Mais là où le bât blesse, c'est pour les titres rock, d'une qualité alternant le moyen et le médiocre. "Can't Keep A Good Band Down" est atroce; les paroles sont assez révélatrices de l'ambiance qui régnait au sein du groupe à ce moment-là, et "Make A Little Love" est également d'une banalité à faire pâlir Deep Purple. Dans ce style rock, seul "Woman Of The World" tire son épingle du jeu, grâce à de belles mélodies. Quelques perles en fin d'album, "Footprints In The Snow", magnifique ballade acoustique qui s'anime sur le refrain électrique, construit un peu de la même façon que "Babe I'm Gonna Leave You" de Led Zeppelin. Deux morceaux exclusivement au piano ou presque: "Can't Stop Singing", et enfin la conclusion avec "Confession", une courte ballade comme Ken Hensley en a déjà composé cinquante mille.
Sur les bonus présents dans la nouvelle version remasterisée (celle de 2004, et non celle de 1996), la qualité est variable là aussi, du bon et du moins bon. L'inédit "Name Of The Gun" est fortement sympathique, "Sundown" un peu moins marquante. Et le plus intéressant, les versions démo au piano de "Woman Of The World" (intitulée ici "Does Anything Matter"), "Footprints In The Snow" (rebaptisée "Take Care") et "I Close My Eyes". Sur ces versions, on se rend compte de l'importance des claviers dans le processus de composition, pour ensuite donner lieu à un titre bien rock (sur "Woman Of The World"). On se serait bien passé de la présence de "Can't Keep A Good Band Down" et "Weep In Silence" (version longue, super!) dans les bonus ; ces versions n'apportant absolument rien de plus.

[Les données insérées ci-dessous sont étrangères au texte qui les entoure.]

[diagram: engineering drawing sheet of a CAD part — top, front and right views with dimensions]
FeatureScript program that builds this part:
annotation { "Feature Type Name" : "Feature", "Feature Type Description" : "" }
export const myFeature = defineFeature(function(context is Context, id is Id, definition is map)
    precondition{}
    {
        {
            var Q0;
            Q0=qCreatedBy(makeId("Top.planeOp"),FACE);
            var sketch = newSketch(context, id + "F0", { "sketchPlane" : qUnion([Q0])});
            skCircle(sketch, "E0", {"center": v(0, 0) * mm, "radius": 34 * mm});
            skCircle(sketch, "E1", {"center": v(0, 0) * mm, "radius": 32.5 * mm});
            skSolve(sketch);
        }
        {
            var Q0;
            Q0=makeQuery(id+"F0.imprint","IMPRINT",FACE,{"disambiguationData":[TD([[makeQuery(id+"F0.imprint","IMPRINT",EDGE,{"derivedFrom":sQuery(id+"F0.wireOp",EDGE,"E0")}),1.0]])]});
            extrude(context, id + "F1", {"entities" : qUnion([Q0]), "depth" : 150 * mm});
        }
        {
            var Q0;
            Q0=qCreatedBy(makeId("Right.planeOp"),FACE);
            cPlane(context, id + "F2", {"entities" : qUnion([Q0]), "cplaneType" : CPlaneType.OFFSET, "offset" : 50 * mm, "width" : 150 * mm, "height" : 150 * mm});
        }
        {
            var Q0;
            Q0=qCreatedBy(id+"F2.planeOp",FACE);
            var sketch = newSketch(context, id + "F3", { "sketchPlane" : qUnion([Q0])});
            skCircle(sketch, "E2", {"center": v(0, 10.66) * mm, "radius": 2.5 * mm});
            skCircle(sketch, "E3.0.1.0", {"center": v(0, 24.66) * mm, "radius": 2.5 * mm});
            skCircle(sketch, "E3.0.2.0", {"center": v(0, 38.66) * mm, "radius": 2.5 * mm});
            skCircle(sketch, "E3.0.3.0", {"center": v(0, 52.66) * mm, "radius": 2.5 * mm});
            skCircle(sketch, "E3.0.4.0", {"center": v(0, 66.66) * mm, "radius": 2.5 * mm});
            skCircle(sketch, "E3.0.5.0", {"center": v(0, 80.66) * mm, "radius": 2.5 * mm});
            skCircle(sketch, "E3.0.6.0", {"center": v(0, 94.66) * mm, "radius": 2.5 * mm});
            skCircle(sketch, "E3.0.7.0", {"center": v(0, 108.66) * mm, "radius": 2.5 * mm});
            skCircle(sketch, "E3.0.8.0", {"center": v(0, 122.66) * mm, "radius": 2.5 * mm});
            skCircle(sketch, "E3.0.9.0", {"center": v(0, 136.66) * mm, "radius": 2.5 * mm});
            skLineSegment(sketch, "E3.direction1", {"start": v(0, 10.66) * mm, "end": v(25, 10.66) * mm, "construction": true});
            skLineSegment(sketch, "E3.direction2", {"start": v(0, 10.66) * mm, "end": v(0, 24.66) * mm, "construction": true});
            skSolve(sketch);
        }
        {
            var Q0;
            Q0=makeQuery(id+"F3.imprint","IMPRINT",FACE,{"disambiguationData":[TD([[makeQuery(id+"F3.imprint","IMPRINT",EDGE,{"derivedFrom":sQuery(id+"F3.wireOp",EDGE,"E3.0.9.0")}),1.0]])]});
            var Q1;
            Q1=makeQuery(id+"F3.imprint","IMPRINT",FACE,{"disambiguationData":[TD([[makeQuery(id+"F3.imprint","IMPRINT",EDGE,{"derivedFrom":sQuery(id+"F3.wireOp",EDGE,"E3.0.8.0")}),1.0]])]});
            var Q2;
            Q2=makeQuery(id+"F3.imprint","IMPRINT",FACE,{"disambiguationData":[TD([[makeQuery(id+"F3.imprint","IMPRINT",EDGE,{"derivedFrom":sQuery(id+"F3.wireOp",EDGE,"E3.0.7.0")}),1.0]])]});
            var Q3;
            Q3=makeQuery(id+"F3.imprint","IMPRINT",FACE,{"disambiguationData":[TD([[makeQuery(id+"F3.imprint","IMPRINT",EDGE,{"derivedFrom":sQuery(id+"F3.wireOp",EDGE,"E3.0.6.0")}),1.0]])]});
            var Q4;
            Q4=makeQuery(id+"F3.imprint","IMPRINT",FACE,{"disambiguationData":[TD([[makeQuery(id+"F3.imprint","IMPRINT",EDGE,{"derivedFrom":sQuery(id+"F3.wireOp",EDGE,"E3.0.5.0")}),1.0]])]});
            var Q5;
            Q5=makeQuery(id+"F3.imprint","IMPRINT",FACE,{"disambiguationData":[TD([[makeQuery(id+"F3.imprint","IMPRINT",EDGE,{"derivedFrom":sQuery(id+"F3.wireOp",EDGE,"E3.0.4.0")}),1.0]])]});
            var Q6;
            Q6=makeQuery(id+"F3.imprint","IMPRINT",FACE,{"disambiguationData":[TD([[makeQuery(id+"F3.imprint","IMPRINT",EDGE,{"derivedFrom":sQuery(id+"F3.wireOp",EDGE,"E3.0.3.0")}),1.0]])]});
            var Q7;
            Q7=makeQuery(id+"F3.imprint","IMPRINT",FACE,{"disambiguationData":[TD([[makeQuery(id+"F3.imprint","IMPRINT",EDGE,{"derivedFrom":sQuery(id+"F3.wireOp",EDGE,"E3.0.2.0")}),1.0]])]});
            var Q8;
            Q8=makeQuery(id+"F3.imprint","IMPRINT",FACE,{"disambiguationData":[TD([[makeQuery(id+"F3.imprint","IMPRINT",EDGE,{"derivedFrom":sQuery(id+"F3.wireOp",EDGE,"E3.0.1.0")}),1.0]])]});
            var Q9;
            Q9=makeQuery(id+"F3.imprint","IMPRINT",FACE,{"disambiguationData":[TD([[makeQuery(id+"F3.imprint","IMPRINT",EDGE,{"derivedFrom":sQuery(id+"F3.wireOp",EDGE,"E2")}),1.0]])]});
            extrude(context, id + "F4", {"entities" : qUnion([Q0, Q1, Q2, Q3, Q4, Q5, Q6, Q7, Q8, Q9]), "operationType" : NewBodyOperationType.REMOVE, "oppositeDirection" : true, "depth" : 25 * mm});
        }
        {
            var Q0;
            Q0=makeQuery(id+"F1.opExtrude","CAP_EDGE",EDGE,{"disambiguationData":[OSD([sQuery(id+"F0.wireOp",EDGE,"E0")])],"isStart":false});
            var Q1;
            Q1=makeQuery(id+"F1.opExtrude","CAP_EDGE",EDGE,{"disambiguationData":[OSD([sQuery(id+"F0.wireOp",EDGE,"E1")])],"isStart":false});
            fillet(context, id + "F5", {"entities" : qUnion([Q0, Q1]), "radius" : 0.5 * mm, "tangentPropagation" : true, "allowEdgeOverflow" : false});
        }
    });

Bref, la question que l'on peut se poser est si les nouveaux remasters valent le coup? Réponse:
1) Vous avez déjà les premières éditions remasterisées de 1996, donc oubliez les nouvelles, ce n'est qu'un moyen facile de faire du fric de la part de Castle/Sanctuary, en faisant raquer les fans une nouvelle fois. Tout cela s'est fait sans l'accord de Mick Box, puisque c'est Sanctuary qui possède les droits d'exploitation du catalogue d'Uriah Heep.
2) Vous n'avez pas du tout l'album, donc dans ce cas, ces nouveaux remasters valent largement le coup, avec un livret plus conséquent que sur les premiers et davantage de titres bonus.